Result of influxd print-config:

assets-path: ""
bolt-path: /root/.influxdbv2/influxd.bolt
e2e-testing: false
engine-path: /root/.influxdbv2/engine
feature-flags: {}
http-bind-address: :8086
http-idle-timeout: 3m0s
http-read-header-timeout: 10s
http-read-timeout: 0s
http-write-timeout: 0s
influxql-max-select-buckets: 0
influxql-max-select-point: 0
influxql-max-select-series: 0
key-name: ""
log-level: info
metrics-disabled: false
nats-max-payload-bytes: 1048576
nats-port: -1
no-tasks: false
pprof-disabled: false
query-concurrency: 2
query-initial-memory-bytes: 10000000
query-max-memory-bytes: 3200000000
query-memory-bytes: 100000000
query-queue-size: 1
reporting-disabled: false
secret-store: bolt
session-length: 60
session-renew-disabled: false
storage-cache-max-memory-size: 200000000
storage-cache-snapshot-memory-size: 100000000
storage-cache-snapshot-write-cold-duration: 10m0s
storage-compact-full-write-cold-duration: 4h0m0s
storage-compact-throughput-burst: 50331648
storage-max-concurrent-compactions: 0
storage-max-index-log-file-size: 1048576
storage-retention-check-interval: 30m0s
storage-series-file-max-concurrent-snapshot-compactions: 0
storage-series-id-set-cache-size: 0
storage-shard-precreator-advance-period: 30m0s
storage-shard-precreator-check-interval: 10m0s
storage-tsm-use-madv-willneed: false
storage-validate-keys: false
storage-wal-fsync-delay: 0s
store: bolt
testing-always-allow-setup: false
tls-cert: ""
tls-key: ""
tls-min-version: "1.2"
tls-strict-ciphers: false
tracing-type: ""
vault-addr: ""
vault-cacert: ""
vault-capath: ""
vault-client-cert: ""
vault-client-key: ""
vault-client-timeout: 0s
vault-max-retries: 0
vault-skip-verify: false
vault-tls-server-name: ""
vault-token: ""

Query template (each query has 30 minute len):

from(bucket: "{bucket}") 
  |> range(start: {start}, stop: {stop})
  |> filter(fn: (r) => r["_measurement"] == "{measurement}")
  |> pivot(rowKey:["_time"], columnKey: ["_field"], valueColumn: "_value")
  |> filter(fn: (r) => r["{tag1}"] == "{value1}")
  |> filter(fn: (r) => r["{tag2}"] == "{value2}")

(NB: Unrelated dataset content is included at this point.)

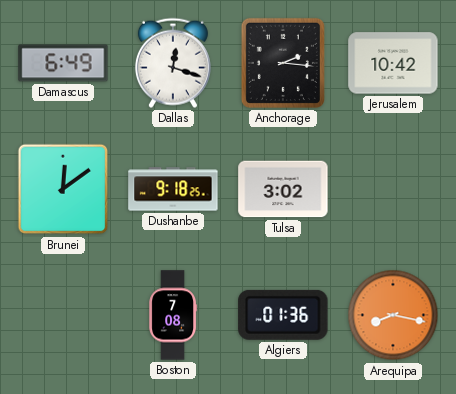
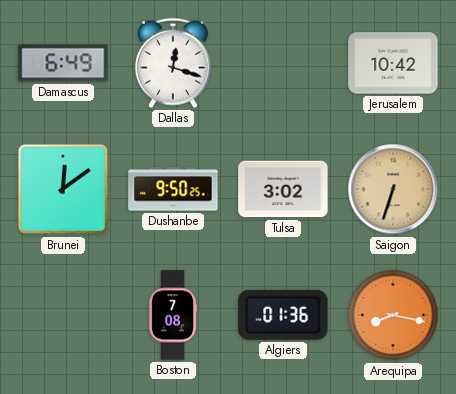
Anchorage: 2:16 -> none
Dushanbe: 9:18 -> 9:50
Saigon: none -> 6:33
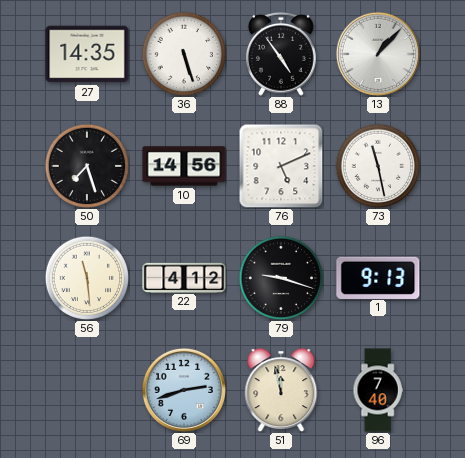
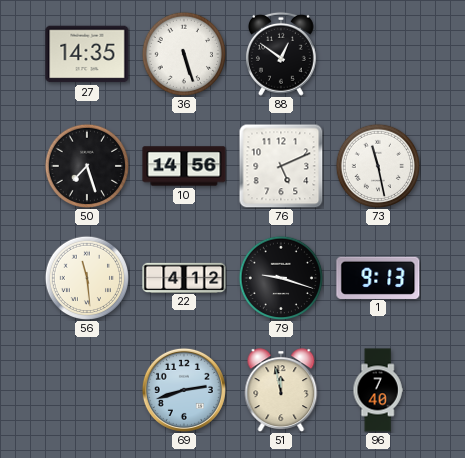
88: 4:54 -> 12:51
13: 1:07 -> none
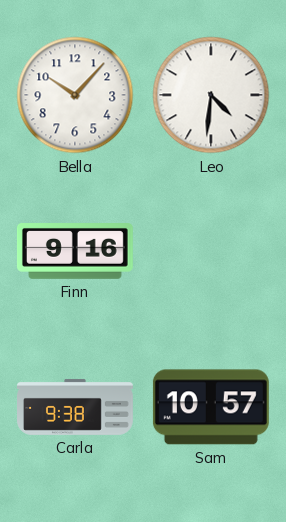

Cardinality: 435, number has calculated with flux request:

from(bucket: "buck")
  |> range(start: -1y)
  |> last()
  |> toString()
  |> group()
  |> count()

5 second after Influx has started requests processing (and 5 second right before Influx killed by OOM):

Hello @Admin_Topflow,
Welcome. I don’t know how to configure skipping and queuing queries. let me ask the team. Thanks.

Hi @Admin_Topflow !

Are your other process running queries getting any kind of error response before influxd crashes? Or are all the queries completely successfully until the server crashes?

Also I’m curious to learn a little bit more about the kind of data you are querying so that I can reproduce this kind of OOM crash. Would it be possible to get a representative sample of the data you are using?


Is there any update about queries scheduling?